Basisbeurs: Iedereen was tegen

Ooit vervloekten studenten de basisbeurs die ze nu moeten verdedigen. Onaanvaardbaar, vonden ze het plan vijfentwintig jaar geleden, en intens onrechtvaardig. De strijd was heftig: “We zochten heel bewust de confrontatie.”

“Deetman afgerost door studenten”, kopt de Telegraaf op 10 november 1988. De minister van Onderwijs is tijdens een demonstratie in zijn buik getrapt door een boze student, nadat hem eerder mest, aardappelen en eieren om de oren vlogen. Die dag loopt het uit de hand, maar onrustig is het al jaren. In 1985 wil onderwijsminister Wim Deetman (CDA) vaart maken met de invoering van een ‘basisbeurs’ voor alle studenten. Tot dan toe was er voor studenten kinderbijslag, maar die werd overgemaakt naar hun ouders. Met een basisbeurs zouden alle studenten minder afhankelijk zijn van pa en ma. Studentenbonden vinden zijn plannen “volstrekt onaanvaardbaar”. Het nieuwe stelsel levert kinderen van rijke ouders extra geld op en ontzegt kinderen uit armere gezinnen de toegang tot het hoger onderwijs. Minder rijke studenten zouden immers moeten lenen bovenop hun basisbeurs.

Strijdliederen en ontruimingen
Al in het voorjaar van ’85 klinken in Leeuwarden de ‘strijdliederen’, moet de politie in Groningen het gebouw van de dienst Studiefinanciering ontruimen en blokkeren grote groepen studenten in tien steden belangrijke verkeersknooppunten. Een actie op de Rotterdamse Erasmus Universiteit loopt uit op ruzie. “Rechtse en linkse studenten schelden elkaar de huid vol”, kopt dagblad Het Vrije Volk. Als minister Deetman een nieuw gebouw wil openen, wordt de toegang versperd en moet hij via de achterdeur naar binnen.

| Bronmateriaal |

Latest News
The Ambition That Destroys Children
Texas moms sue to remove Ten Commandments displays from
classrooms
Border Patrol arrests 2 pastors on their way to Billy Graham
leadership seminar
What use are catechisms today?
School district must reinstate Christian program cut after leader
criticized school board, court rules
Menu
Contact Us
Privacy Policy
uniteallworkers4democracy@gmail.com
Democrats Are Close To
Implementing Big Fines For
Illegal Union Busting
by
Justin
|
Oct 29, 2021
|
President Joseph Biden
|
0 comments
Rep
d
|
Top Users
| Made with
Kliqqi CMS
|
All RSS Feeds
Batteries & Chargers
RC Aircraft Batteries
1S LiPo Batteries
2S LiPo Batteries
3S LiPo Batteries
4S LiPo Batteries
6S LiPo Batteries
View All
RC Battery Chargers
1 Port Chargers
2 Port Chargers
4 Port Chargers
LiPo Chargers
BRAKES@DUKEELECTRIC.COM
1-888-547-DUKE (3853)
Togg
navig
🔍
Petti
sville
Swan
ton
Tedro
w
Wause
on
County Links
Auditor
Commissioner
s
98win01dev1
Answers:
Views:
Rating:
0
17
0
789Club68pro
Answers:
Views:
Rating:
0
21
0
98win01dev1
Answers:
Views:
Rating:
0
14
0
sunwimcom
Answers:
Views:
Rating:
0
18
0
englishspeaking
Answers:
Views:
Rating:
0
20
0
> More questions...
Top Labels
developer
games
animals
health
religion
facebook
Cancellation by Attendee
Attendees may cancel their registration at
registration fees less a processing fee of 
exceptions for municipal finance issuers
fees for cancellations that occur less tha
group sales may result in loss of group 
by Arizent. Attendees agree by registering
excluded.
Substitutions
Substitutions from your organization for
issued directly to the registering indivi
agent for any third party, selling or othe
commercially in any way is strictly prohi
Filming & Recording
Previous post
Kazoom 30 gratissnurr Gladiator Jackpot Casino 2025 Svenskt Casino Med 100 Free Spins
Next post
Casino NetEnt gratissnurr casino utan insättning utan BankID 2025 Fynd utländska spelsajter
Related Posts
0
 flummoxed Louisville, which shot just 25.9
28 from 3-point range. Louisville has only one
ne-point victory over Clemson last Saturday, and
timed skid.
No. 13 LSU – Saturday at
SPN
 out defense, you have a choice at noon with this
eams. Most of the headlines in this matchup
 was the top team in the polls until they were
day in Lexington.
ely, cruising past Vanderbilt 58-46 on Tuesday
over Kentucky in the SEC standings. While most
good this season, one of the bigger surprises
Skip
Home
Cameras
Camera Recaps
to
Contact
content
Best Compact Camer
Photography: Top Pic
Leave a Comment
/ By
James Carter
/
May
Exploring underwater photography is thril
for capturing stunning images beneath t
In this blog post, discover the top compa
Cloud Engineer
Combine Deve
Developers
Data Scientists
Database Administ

| Opdracht 1 |
Vertaal deze zin uit de tekst over de basisbeurs in het Engels: "Tot dan toe was er voor studenten kinderbijslag, maar die werd overgemaakt naar hun ouders."
| Opdracht 2 |
Pak de tekst over de basisbeurs weer op na de laatste zin en schrijf hem verder.

| Antwoord 1 |
Until then there was child benefit for students, but it was transferred to their parents.

| Antwoord 2 |
Alle woede ten spijt, jaagt minister Deetman het wetsvoorstel binnen een jaar door de Kamer. Waar ambtenaren de minister voor hadden gewaarschuwd, gebeurt: de invoering loopt uit op een fiasco, alles gaat mis. Het nieuwe studiefinancieringsstelsel is technisch ontzettend ingewikkeld: met 1100 softwareprogramma’s, 500 procedures en 25 databases is het op dat moment een van de grootste en meest complexe geautomatiseerde systemen van Nederland. Het heeft allerlei kinderziektes: studenten krijgen maanden geen geld, anderen krijgen veel te veel en moeten later grote bedragen terugbetalen. Er komt zoveel post van studenten dat de administratie een puinhoop wordt: uiteindelijk gooit de dienst Studiefinanciering uit pure ellende alles weg en vraagt studenten om nog één keer hun bezwaar op te sturen.

Naakt de fontein in
In 1987 wordt Maarten van Poelgeest voorzitter van de Landelijke Studenten Vakbond. Hij ontpopt zich tot onbetwist studentenleider en het gezicht van de protesten. Met de studenten voorop wordt 1988 het jaar van steeds hardere acties tegen het onderwijsbeleid van minister Deetman. Van Poelgeest leidt die zomer de grootste studentendemonstratie ooit in Nederland: 35.000 mensen komen in actie en eisen het aftreden van de minister. “Het is oorlog”, schreeuwt Van Poelgeest die dag op het Malieveld. “Het is heel goed mogelijk dat een groot deel van het onderwijs voor onbepaalde tijd plat gaat”, voegt hij daar aan toe. In de binnenstad wordt de mobiele eenheid bekogeld met zakken verf, vuurwerk en eieren. De ME slaat met de wapenstok in op studenten die het Binnenhof bestormen. Een paar honderd studenten breken door het cordon heen, waarna een groepje actievoerders al snel naakt in de fontein op het Binnenhof hangt: ‘uitgekleed’ door minister Deetman. Ze zijn niet de enigen: tientallen demonstranten trekken die dag de kleren uit. “Enkele studenten schoven ongemakkelijk tussen de zittende demonstranten vandaan, bang dat ze misschien in een massale striptease terechtkwamen”, schrijft dagblad De Waarheid een dag later.

“Piemelnaakt”, klimmen een paar studenten op het dak van de Ridderzaal. Ambtenaren die stiekem door de ramen kijken, kunnen rekenen op een salvo van eieren en verfbommen. Er sneuvelen vijf ruiten van het Tweede Kamer-gebouw, acht studenten worden die dag gearresteerd.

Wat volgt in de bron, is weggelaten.